February 01, 2005

This is a Bad Thing

This is really bad thing, if it signals a trend among service providers and weblog hosts.

My initial concern was that the web host either bowed to pressure from the mullahs or their proxies to drop the access, or were accepting monies or the promise of favors in return from these same entities.

Even worse was the possibility that it was at the request of the perfumed parlor-snakes of Foggy Bottom as a means of ingratiating themselves with the Revolutionary Guard to appease them out of a nuclear program.

Why all of a sudden does a server completely disconnect these people? It's not like it's an Iranian or Saudi or Syrian server, controlled by the government. It's a server in Texas, for Chrissakes, the state with the most fiercely independent people in the nation. This is the state where at any time they could decide they want to be a sovereign nation (again) and secede with impunity. Hard to imagine that a person or a group of persons in a state like Texas would silence the voices of an entire nation as it cries out for freedom and justice.

Yet this company, The Planet, has done exactly that and cut-off access to the Iranian bloggers, the only real voice of the people in the country and the only portal for freedom and free information into the country. And the real reason?

They're afraid of Homeland Security. Seriously.

Aaron Weisburd, of Carbondale, Ill., who tracks down websites affiliated with Islamic terror groups for his organization, Internet Haganah, suspects The Planet may just be "trigger happy" at the moment following recent reports in the Dallas media. Web servers operated by The Planet were said to have hosted some Al Qaeda-affiliated sites whose owners had bought space through middlemen.

A day after a story aired on The Planet in November on the Dallas CBS affiliate station, two Al Qaeda websites and two for Hamas were no
longer available. The sites were located by Mr. Weisburd, who says if
anything the US authorities actually pressure providers to keep suspect sites
online so they can be monitored - an approach he criticizes
strongly.

The article goes on to state that Iranian bloggers listing other countries as their location are putting along just fine, but that Iranian bloggers listing Iran as their location were given only 48 hours in which to find new servers (and quite likely to also get full backups of their archives so not to lose them completely) before shutting down the sites.

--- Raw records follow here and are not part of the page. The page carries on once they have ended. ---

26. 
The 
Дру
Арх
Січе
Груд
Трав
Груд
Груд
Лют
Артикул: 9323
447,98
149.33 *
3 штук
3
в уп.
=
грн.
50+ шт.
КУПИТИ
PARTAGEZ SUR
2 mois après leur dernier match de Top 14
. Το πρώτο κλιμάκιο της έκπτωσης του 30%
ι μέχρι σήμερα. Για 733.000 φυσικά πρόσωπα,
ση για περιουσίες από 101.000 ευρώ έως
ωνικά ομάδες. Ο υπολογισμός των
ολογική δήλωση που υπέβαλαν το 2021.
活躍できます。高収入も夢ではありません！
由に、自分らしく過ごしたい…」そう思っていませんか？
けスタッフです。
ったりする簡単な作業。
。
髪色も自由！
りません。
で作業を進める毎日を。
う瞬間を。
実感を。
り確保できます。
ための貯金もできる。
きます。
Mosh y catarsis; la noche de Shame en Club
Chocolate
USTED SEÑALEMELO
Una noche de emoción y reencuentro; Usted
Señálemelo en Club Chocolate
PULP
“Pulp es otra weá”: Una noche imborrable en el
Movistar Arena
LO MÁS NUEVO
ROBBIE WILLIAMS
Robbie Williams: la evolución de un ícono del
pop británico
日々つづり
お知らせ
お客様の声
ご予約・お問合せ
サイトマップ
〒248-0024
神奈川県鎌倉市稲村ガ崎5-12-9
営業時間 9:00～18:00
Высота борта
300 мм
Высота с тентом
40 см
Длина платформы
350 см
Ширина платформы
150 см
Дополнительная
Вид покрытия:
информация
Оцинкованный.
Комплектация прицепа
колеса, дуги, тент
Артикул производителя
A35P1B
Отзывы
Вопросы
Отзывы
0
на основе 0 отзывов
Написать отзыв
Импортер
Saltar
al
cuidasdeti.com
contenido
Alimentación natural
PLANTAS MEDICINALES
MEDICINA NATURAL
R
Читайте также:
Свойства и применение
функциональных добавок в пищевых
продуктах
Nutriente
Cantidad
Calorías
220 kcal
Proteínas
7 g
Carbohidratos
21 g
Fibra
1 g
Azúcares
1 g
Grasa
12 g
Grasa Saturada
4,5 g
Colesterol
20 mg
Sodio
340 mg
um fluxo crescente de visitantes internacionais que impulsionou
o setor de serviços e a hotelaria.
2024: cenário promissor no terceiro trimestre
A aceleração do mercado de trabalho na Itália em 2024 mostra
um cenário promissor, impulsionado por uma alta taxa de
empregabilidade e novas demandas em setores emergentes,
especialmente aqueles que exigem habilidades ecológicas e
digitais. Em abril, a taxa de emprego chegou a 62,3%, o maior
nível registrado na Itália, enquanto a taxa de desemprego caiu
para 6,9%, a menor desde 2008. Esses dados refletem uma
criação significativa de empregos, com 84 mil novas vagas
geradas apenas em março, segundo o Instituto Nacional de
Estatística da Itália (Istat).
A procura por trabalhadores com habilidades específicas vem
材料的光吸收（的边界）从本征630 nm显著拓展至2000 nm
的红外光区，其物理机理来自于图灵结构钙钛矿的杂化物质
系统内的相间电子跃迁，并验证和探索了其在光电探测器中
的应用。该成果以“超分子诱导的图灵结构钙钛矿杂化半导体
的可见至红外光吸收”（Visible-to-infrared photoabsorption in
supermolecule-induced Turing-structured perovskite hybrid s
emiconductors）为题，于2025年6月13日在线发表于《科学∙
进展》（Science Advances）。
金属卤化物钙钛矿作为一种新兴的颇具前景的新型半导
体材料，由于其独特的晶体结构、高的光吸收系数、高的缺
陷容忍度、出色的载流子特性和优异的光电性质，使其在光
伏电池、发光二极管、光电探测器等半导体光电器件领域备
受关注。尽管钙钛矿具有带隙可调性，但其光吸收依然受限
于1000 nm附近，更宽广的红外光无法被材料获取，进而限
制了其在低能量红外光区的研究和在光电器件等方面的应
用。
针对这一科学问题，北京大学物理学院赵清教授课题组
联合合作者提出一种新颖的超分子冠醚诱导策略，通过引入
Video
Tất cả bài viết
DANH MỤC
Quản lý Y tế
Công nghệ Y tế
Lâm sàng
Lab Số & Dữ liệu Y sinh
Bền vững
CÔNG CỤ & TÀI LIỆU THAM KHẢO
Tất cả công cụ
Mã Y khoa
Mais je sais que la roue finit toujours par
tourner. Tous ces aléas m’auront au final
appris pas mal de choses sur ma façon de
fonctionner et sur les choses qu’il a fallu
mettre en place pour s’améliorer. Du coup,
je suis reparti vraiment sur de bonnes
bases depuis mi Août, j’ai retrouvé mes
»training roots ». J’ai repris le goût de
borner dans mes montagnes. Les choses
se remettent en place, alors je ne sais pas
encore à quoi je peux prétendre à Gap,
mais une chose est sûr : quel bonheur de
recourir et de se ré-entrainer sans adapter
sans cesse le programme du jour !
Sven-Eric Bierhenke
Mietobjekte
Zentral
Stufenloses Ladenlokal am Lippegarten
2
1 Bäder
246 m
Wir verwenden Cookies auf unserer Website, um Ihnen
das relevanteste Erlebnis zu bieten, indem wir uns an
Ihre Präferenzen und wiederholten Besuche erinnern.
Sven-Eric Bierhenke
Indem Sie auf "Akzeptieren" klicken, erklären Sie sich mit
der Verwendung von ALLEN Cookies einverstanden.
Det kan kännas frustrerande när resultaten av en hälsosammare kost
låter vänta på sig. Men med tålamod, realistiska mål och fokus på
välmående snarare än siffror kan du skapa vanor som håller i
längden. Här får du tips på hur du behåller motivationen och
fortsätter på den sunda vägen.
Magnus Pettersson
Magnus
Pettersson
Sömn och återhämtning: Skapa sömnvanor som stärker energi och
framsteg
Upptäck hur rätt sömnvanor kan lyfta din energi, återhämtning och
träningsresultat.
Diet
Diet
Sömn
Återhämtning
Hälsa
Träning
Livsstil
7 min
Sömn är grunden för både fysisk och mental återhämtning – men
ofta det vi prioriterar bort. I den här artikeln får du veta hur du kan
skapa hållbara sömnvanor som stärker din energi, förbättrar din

We as individuals and as a nation value free speech and hold it more dear than most of our other rights under the constitution. It is the right of free speech which helps us to preserve all of those other rights. And yet out of fear of losing a buck, the ability to exercise just a little bit of this freedom was ripped from the fingertips of a people that yearns in the darkness for the light of liberty and self detimination.

It is time to place that shoe firmly upon the other foot.





Posted for Mama

Posted by Delftsman3 at February 1, 2005 06:52 PM
Comments

Interesting story, Delfts. Scary that people can be so knee-jerk at times. But... bad link. Couldn't read the CSM story.

Posted by: Beth at February 1, 2005 07:19 PM

You're right, things seldom go right once the government intrudes, another helping of taking away freedoms in the interest of public safety.

Posted by: Jack at February 1, 2005 10:57 PM

I'd take that claim of Homeland Security with a whole salt-shaker of salt. Remember the New Jersey school that was claiming that No Child Left Behind was why they were dropping spelling bees, because only one child could win? They get a twofer: lower standards and blame it on BusHitler.

Similarly, I'd really like to get a take on the politics of this ISP's owner(s). After all, BusHitler likes the Iranian dissidents, so they must be evil.

Posted by: SDN at February 3, 2005 11:47 PM

Kinda makes a person wonder if this server isn't the same one who went way out of its way to protect IndyMedia when some of their participants made threats construed as of a potentially dangerous nature. But since the Iranian bloggers tend to be pro-American, they're the real enemy, not the twits and asshats at "that other site."

SDN, I do believe you are on to something here.